Kiss Me (Kyss mig)
For its release in some international territories, Alexandra-Therese Keining's Kiss Me has been renamed With Every Heartbeat, after the Robyn track that plays over the opening credits. It's hard to avoid drawing comparisons with Lukas Moodysson's Fucking Åmål, which took the much more marketable title Show Me Love and, coincidentally, was the last lesbian-themed Swedish film to make waves abroad. Keining's film is reminiscent of Moodysson's in other ways too, with its deft balance of humour and insight, and exemplary collection of ensemble performances. It charts the complicated and awkward romance between Mia (Ruth Vega Fernandez) and Frida (Liv Mjönes) in such an engaging and skilful manner, we don't really mind how rigidly it adheres to genre conventions.
At the start of the film, Mia is ready to marry her longtime boyfriend Tim (Joakim Nätterqvist), announcing her engagement at the party her father is holding to announce his own forthcoming nuptials. This is the first time that Mia has met Frida, her future stepsister, and she can't keep take her eyes off her throughout the evening. When she admonishes Tim for his flirtatious behaviour towards Frida, is it a playful jab, a sign of her own insecurity or a pang of jealousy at his close proximity to this beautiful light-hearted blonde? Keining gets a lot of mileage out of these loaded, surreptitious glances as the closeted and conflicted Mia edges towards a romance with the out Frida, and the emotional waters are muddied further by the fact that Frida is also in a relationship. The smartly balanced screenplay doesn't lose sight of the collateral pain these women will cause by following their hearts.
Kiss Me is a fairly standard and familiar romantic drama but it is elevated above its generic conventions by Ragna Jorming's great eye for composition and use of light, and love scenes that possess an honest sensuality, which is heightened by the tangible chemistry Fernandez and Mjönes share. The film is given an added dimension by the performances from Krister Henriksson and especially Lena Endre as Mia and Frida's parents, both of whom deal with revelations about their daughters' sexuality in different ways. Keining is commendably adept at handling the messy, entangled emotions of her characters, but the ending to the film feels too neat by half; a clichéd finale that might offer a satisfying sense of closure, but feels forced and conventional in a way that so much of this movie doesn't.
Beauty (Skoonheid)
The opening shot of Beauty tracks slowly through a crowd until it settles on the face of a handsome young man and stays there. When Oliver Hermanus made his debut with Shirley Adams in 2009 he favoured a nervy, handheld style, but here his approach is much more deliberate and composed, mirroring the gaze of his protagonist. François (Deon Lotz) is a middle-aged family man living in South Africa, and the object of his lingering looks across the hall at this family celebration is Christian (Charlie Keegan), the 22 year-old son of a family friend, with whom François shares a close, jovial relationship. François wants Christian, and soon this desire consumes his every action. Beauty is a study of obsession, repression and self-loathing.

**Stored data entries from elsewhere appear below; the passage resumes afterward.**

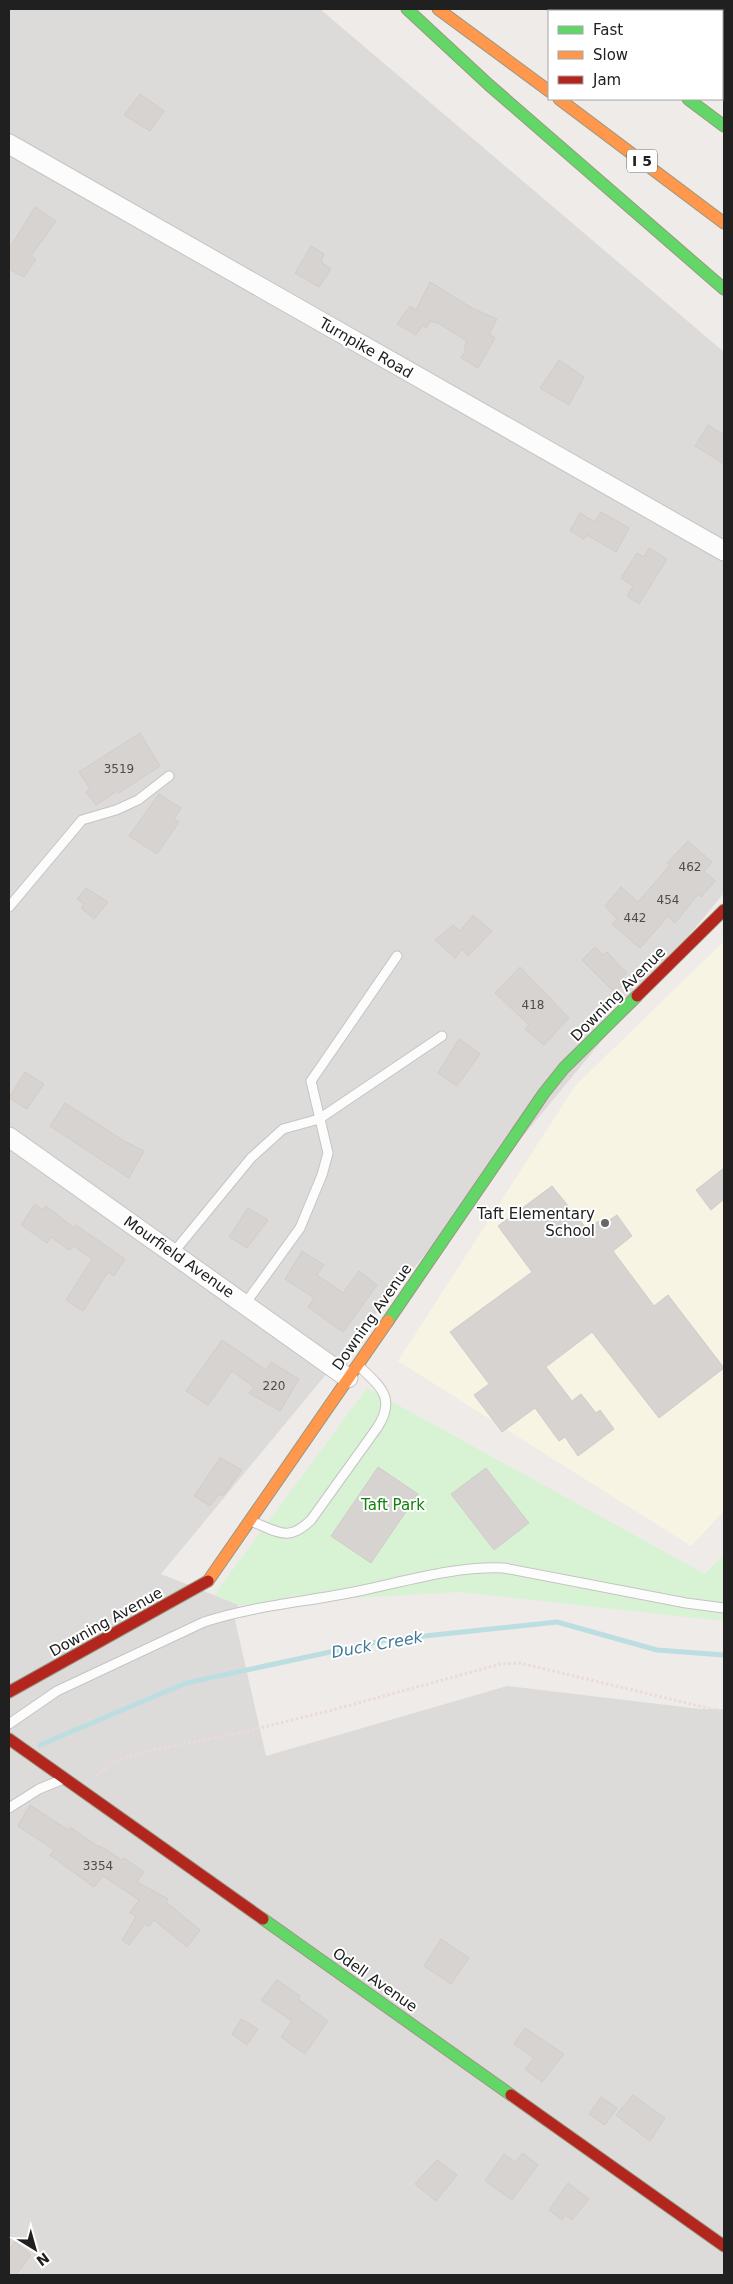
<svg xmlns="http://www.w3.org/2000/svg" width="733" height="2284" viewBox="0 0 733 2284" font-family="'DejaVu Sans',sans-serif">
  <rect width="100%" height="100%" fill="#eeebe8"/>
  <path fill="#dddbda" d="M9 9H320L724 352V893L161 1574 239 1605 233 1611 266 1756 507 1686 700 1709H724V2275H9Z"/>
  <path fill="#f7f4e4" d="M724 941V1511L691 1546 398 1361 575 1086Z"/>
  <path fill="#d8f3d4" d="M367 1388 705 1574 724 1554V1621L459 1592 239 1605 214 1595Z"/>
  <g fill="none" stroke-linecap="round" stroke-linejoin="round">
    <path stroke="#bcdee1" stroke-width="5" d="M40 1745 186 1683 386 1640 557 1622 657 1650 724 1655"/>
  </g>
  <path fill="#d6d3d1" stroke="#d1ccc9" d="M140 94 164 111 150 131 124 115Z
    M35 207 56 221 31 256 36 259 24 277 9 269V249Z
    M311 246 324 254 321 262 331 269 319 287 295 273Z
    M430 282 472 308 497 319 489 334 495 338 478 368 461 358 466 350 464 348 467 341 438 323 430 321 426 328 423 325 416 335 397 324 410 306 416 310Z
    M559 360 584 377 569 405 540 388Z
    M708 425 724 435V464L695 446Z
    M601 512 629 528 616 552 587 535 584 539 570 531 580 513 595 522Z
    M649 548 667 559 639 604 627 596 633 586 621 578 637 553 644 557Z
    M140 733 160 766 119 793 117 791 96 805 86 792 90 789 79 772Z
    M159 794 181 808 174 819 179 822 157 854 129 836Z
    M688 841 712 862 704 871 715 881 701 897 698 894 675 923 668 916 640 948 612 924 617 919 605 906 621 887 638 902 670 865 667 863Z
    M86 888 108 902 94 919 81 908 84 904 77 899Z
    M473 915 492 931 468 956 462 949 455 958 435 940 453 925 460 931Z
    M595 947 603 955 607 952 627 973 621 978 625 982 615 993 582 960Z
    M520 967 569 1018 544 1045 525 1029 529 1025 495 993Z
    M459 1039 480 1054 457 1086 438 1073Z
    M25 1072 44 1084 27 1109 9 1098Z
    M65 1103 124 1141 144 1151 129 1178 50 1126Z
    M724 1168V1199L711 1210 696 1190Z
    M552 1186 587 1229 599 1221 602 1225 617 1215 632 1236 613 1251 654 1306 668 1295 724 1368 659 1418 592 1332 546 1367 572 1401 581 1394 596 1413 600 1410 614 1429 578 1456 565 1437 559 1441 535 1408 502 1432 474 1395 489 1384 450 1332 532 1272 498 1226Z
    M35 1204 43 1210 46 1206 74 1228 76 1225 125 1259 114 1276 108 1272 83 1311 66 1300 92 1259 74 1246 69 1250 51 1237 47 1243 21 1225Z
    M248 1208 268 1220 247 1248 229 1237Z
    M302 1251 324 1265 317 1275 343 1293 359 1271 377 1285 343 1332 308 1307 314 1298 285 1279Z
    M222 1340 266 1370 271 1362 299 1379 280 1411 249 1393 254 1387 232 1371 208 1405 186 1391Z
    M220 1458 242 1470 223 1496 219 1494 210 1506 194 1496Z
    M378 1467 418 1494 371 1563 331 1536Z
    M486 1468 529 1523 494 1550 451 1494Z
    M30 1805 68 1830 70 1827 99 1847 100 1846 122 1860 124 1858 144 1872 137 1882 168 1899 166 1902 200 1930 187 1947 154 1920 149 1926 145 1924 129 1945 122 1940 136 1917 130 1913 139 1900 103 1876 94 1887 50 1855 54 1850 18 1826Z
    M441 1939 469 1958 451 1984 424 1966Z
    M277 1980 300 1996 298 1999 328 2021 305 2054 281 2037 292 2021 261 2000Z
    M241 2019 258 2029 247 2045 232 2034Z
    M525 2028 564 2054 542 2082 525 2069 534 2058 514 2044Z
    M633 2095 665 2118 650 2141 616 2115Z
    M601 2097 617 2108 605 2125 589 2114Z
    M523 2153 538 2165 512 2200 485 2181 504 2154 515 2162Z
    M437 2160 457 2175 436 2201 415 2184Z
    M568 2183 589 2199 572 2220 565 2215 562 2220 549 2210Z
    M15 2242 31 2255 16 2275H9V2250Z"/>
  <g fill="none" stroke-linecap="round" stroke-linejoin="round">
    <defs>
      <path id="lane" d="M9 907 82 820 116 810 138 800 169 776
        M173 1253 251 1158 283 1129 319 1119 442 1036
        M245 1304 300 1228 322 1175 328 1153 311 1081 397 956
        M253 1522C278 1532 289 1542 311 1520L377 1428C396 1399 382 1388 360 1367
        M9 1724 57 1691 204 1622C253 1606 304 1602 354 1592 404 1582 453 1566 504 1568L686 1603 724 1608
        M9 1808 39 1789 61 1780"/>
      <path id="street" d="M9 144 724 551
        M9 1137 348 1378"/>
      <path id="fast" d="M407 9 489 85 724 289
        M601 9 605 11
        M722 85 724 87
        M688 99 724 126
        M388 1321 544 1093 564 1068 637 996
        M263 1919 511 2095"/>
      <path id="slow" d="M438 9 549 91
        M559 99 724 223
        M208 1581 388 1321"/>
      <path id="jam" d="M568 9 571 11
        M637 996 724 910
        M9 1692 208 1581
        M9 1739 263 1919
        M511 2095 724 2246"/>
    </defs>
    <use href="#lane" stroke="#c5c4c3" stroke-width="11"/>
    <use href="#street" stroke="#c5c4c3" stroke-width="21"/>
    <use href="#fast" stroke="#999780" stroke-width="13"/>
    <use href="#slow" stroke="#999780" stroke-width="13"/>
    <use href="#jam" stroke="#999780" stroke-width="13"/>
    <path stroke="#ebdada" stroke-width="3" stroke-dasharray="2.5 2.5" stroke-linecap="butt" d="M96 1776 114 1761 142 1752 244 1732 336 1709 501 1664 520 1663 724 1712"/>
    <use href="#lane" stroke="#fcfcfc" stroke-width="9"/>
    <use href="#street" stroke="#fcfcfc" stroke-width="19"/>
    <use href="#fast" stroke="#63d668" stroke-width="11"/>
    <use href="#slow" stroke="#ff974d" stroke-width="11"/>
    <use href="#jam" stroke="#b3261e" stroke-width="11"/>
  </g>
  <circle fill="#686766" stroke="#fff" stroke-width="2" cx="605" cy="1223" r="5"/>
  <g text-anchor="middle" stroke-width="4" stroke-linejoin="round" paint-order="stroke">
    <g font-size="12" fill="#4e4d4c">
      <text x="119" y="773">3519</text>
      <text x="690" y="871">462</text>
      <text x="668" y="904">454</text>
      <text x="635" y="922">442</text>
      <text x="533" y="1009">418</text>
      <text x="274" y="1390">220</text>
      <text x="98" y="1870">3354</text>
    </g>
    <rect fill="#fff" stroke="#636363" stroke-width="1" x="627" y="149.5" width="30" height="23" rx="4"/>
    <g font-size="14" font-weight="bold" fill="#202020">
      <text x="642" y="166">I 5</text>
    </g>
    <g font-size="15" fill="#202020" stroke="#fff">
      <text transform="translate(366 348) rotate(30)" y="5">Turnpike Road</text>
      <text transform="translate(618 994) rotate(-45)" y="5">Downing Avenue</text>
      <text transform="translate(179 1257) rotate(35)" y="5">Mourfield Avenue</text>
      <text transform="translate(372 1317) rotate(-55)" y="5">Downing Avenue</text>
      <text transform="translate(106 1622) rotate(-29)" y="5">Downing Avenue</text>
      <text transform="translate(375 1980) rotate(35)" y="5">Odell Avenue</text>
    </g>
    <g font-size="15" fill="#202020" stroke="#fff" text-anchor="end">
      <text x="595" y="1219">Taft Elementary<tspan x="595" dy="17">School</tspan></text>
    </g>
    <g font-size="15" fill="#10810a" stroke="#fff">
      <text x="393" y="1510">Taft Park</text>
    </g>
    <g font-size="16" font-style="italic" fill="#417999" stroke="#fff">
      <text transform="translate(377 1644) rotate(-10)" y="6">Duck Creek</text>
    </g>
  </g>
  <rect width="733" height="2284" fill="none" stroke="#202020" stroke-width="20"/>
  <rect x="548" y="10" width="175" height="90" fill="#ffffff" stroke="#a6a6a6"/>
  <rect x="558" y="26" width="25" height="8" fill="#63d668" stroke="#a6a6a6"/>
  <text x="593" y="35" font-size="15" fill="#202020">Fast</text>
  <rect x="558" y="51" width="25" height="8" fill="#ff974d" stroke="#a6a6a6"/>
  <text x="593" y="60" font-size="15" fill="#202020">Slow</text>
  <rect x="558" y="76" width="25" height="8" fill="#b3261e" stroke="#a6a6a6"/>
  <text x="593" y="85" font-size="15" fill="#202020">Jam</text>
  <g transform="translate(35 2249) rotate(143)" stroke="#ffffff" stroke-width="4" paint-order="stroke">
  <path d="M0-4L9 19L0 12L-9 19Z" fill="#202020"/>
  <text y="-8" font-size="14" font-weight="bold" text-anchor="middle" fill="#202020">N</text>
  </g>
</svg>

François is a deeply conflicted character. He laughingly joins in with disparaging comments about "faggots" but we later see him drive out into the country to take part in an orgy with other married, middle-aged men. These men don't define themselves as homosexual, though, and one of them is admonished for bring a feminine-looking, dark-skinned boy to their gathering with the words, "No coloureds and no faggots." This clandestine meeting is the only way François and these other men can act upon their urges without the risk of being "outed" in a society where homosexuality is still a taboo issue. When it comes to Christian, all François can do is admire the object of his affection, which he does with increasing frequency throughout the film, contriving reasons for them to be together and even stalking the youngster to the beach or his college campus. Hermanus makes us party to his voyeurism through the way he uses his camera, with the use of focus and the excellent sound design placing us in François' shoes, making us share in his yearning and torment.

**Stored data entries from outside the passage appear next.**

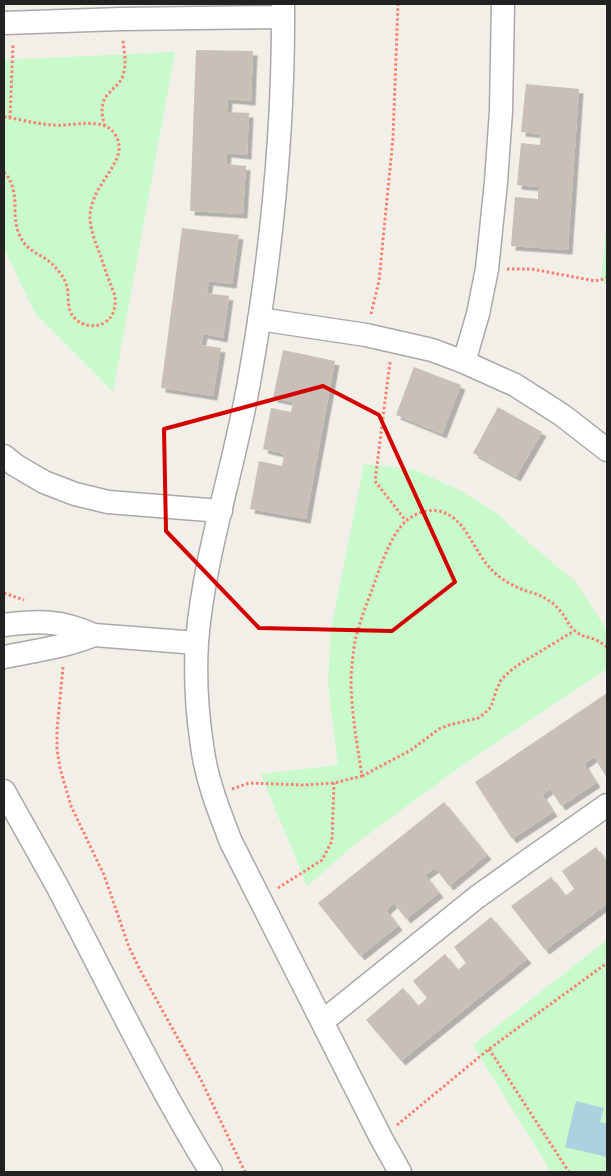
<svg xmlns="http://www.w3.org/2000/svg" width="611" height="1176" font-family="Karla,sans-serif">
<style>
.park{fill:#c8facc}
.water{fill:#aad3df}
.building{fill:#c7bfb8;filter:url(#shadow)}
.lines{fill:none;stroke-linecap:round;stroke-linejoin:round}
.street-casing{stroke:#a9a9a9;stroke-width:25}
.path{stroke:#fa8072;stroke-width:3;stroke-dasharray:2.5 2.5;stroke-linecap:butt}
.street{stroke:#fff;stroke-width:22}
.marked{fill:none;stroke:#d40000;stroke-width:4;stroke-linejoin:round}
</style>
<defs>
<filter id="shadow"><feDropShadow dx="4.5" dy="4.5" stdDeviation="0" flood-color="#0004"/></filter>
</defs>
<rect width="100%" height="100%" fill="#f2efe9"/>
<!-- park -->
<path class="park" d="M175,52l-62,340 -78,-79 -31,-64v-189z
M607,222v63l-6,-5z
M364,464l49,5 48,22 37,23 32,30 45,37 32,49v39l-136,90 -112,82 -52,45 -46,-112 77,-9 -10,-81 3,-55z
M607,940v232h-56l-78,-127z"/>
<!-- water -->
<path class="water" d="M576,1101l28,7 -4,14 7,2v33l-42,-10z"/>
<!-- building -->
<path class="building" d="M196,50l57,1 -2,50 -23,-2 -1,13 22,1 -2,42 -20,-2 -1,11 20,2 -3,48 -53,-3z
M526,84l53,5 -11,161 -57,-4 4,-49 23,2v-12l-21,-2 4,-42 19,2 1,-11 -20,-2z
M182,228l57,7 -7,49 -23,-3 -2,12 22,3 -6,42 -20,-4 -2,11 20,3 -8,48 -52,-8z
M283,350l52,11 -29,158 -56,-10 9,-48 23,5 2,-12 -21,-5 8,-41 20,4 2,-10 -20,-4z
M414,367l47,18 -19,49 -46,-19z
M498,407l44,25 -26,45 -43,-24z
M607,693v85l-13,-21 -10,7 12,19 -35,23 -11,-17 -8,6 11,17 -41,27 -37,-57z
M444,802l43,53 -38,31 -14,-18 -10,7 14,18 -33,26 -12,-16 -8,7 12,16 -38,30 -42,-53z
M596,847l11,16v41l-62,46 -34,-44 40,-29 14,19 9,-7 -12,-18z
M491,917l36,42 -126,102 -35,-41 37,-32 15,18 9,-8 -14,-17 32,-27 13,16 8,-7 -12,-16z"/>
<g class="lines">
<defs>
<path id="street" d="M283,4c1,126 -12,254 -34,378 -15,87 -45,172 -52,260 -2,32 0,70 5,103 4,34 17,66 29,97l150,296 19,34
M4,23l117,-4 162,-2
M259,319l107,16 66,15 32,12 51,23 47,30 45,35
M464,362l14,-48 9,-45 9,-87 5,-71 2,-107
M4,456l11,9 29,17 31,12 33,8 113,9
M4,625c15,-2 32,-4 48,-2 14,1 28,6 42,12l103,8
M4,657c30,-6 61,-10 90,-22
M4,791c17,31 35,62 52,93 51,96 98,196 155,288
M323,1021l154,-124 49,-35 81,-57"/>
</defs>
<!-- street casing -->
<use href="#street" class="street-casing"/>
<!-- path -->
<path class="path" d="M4,117c16,2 32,7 49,8 20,2 52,-10 63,11 4,7 4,14 1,22 -9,20 -26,35 -27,58 0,14 6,28 11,41 4,13 9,26 14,39 1,11 -1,21 -11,27 -11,6 -27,2 -33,-10 -4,-8 -2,-18 -4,-26 -2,-8 -7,-15 -12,-20 -12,-14 -28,-13 -36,-33 -9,-21 3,-42 -15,-62
M10,118l3,-75
M105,126c-4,-12 -5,-24 4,-33 5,-6 12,-10 14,-18 4,-11 1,-24 0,-35
M507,269h25l63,12 12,-3
M371,314l8,-33 14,-143 5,-134
M390,362l-15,119 31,40
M4,593l20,7
M63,667l-6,63v19l3,19 11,38 33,69 25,72 11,23 61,110 44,92
M362,776l49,-26 28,-21 10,-4 29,-7 7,-5 6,-6 5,-16 5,-11 8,-8 9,-7 56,-34
M232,789l17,-6 55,2 30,-2 28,-7c-5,-33 -11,-65 -11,-98 1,-14 2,-28 5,-41 4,-16 10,-32 16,-47 7,-20 19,-57 35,-70 9,-7 21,-11 32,-9 27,6 34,40 52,58 7,8 18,15 28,19 8,4 17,5 24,9 7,4 14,9 18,15 5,5 7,13 13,18 6,6 13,7 20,9 5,2 9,5 13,8
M278,888l44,-28 10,-19 2,-58
M489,1049l80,123
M397,1125l92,-76 118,-86"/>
<!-- street -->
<use href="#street" class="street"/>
</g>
<!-- marked area -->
<path class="marked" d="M323,386l56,29 76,167 -63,49 -133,-3 -93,-97 -2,-102z"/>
<!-- border -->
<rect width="611" height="1176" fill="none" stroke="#222222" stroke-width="10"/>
</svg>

Beauty is built around an astonishing lead performance from Deon Lotz. Controlled and understated, he makes us fully aware of the dangerous desires raging underneath his placid surface. The film skilfully develops a tension that commands our attention as we wait for François to make his move, a tension that finally culminates in a shocking sequence that's genuinely difficult to watch. But Hermanus seems unsure about how exactly to handle the fallout from this event, and his reluctance tackle some aspects of his story head-on is frustrating. The director has spoken of his desire to make an ambiguous film, but much of Beauty feels unnecessarily opaque, particularly the final scenes in which we are left to puzzle over the nature of a phone call, a stash of money and a drive into the darkness. These niggling loose ends have the unfortunate effect of distracting out thoughts from some admirably brave filmmaking and a tremendous central performance.